Это было как раз во время моего возвращения из Варшавы в ловицкую деревню, где еще находились мои близкие.
Я вышла к Вольской заставе ранним утром, но, нагруженная чемоданчиком, пледом и мелочами, взятыми из уцелевшей квартиры, к полудню одолела не более пятнадцати километров. В Ожарове я подсела на крестьянскую повозку, но лошадь была плохая, и только к вечеру мы добрались до Блоне. Там я надеялась попасть на какой-нибудь поезд, идущий в Лович.
Маленькая железнодорожная станция Блоне была дотла сожжена. Смеркалось. Как это часто случается в феврале, было бесснежно, но еще холодно. Мороз крепчал.

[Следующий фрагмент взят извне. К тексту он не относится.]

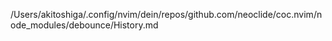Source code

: /Users/akitoshiga/.config/nvim/dein/repos/github.com/neoclide/coc.nvim/node_modules/debounce/History.md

Ледяной ветер обжигал лицо. Красная полоса заката нагоняла страх и тоску. Среди разрушенных станционных строений стояла мертвая тишина. Ни одного железнодорожника. На перроне — ни одного пассажира. Это было как-то странно — на станциях в те дни царила толчея и люди с боем брали поезда, даже воинские, стремясь из разных мест изгнания и скитаний в освобожденные родные края.
Итак, я стою, мерзну и думаю, что предпринять, если меня здесь застигнет ночь. До местечка отсюда километра три, жилых домов поблизости что-то не видно. Вдруг в этом пустынном полумраке я увидела человека. Одинокий железнодорожник неожиданно вышел откуда-то и направился в мою сторону. Я спросила о поезде на Лович. После его ответа мне стало понятно отсутствие людей на станции. «Гражданские» поезда до Ловича отсюда не идут, только из Пруткова и Скерневице. А воинские эшелоны здесь останавливаются редко, разве только, когда воды нужно набрать. Сажают ли пассажиров? Как случится; чаще нет, но попробовать можно. Будет ли сегодня такой поезд? Да, уже сообщили. Но когда он пройдет и остановится ли здесь — неизвестно. Не вышел еще из Плохочина.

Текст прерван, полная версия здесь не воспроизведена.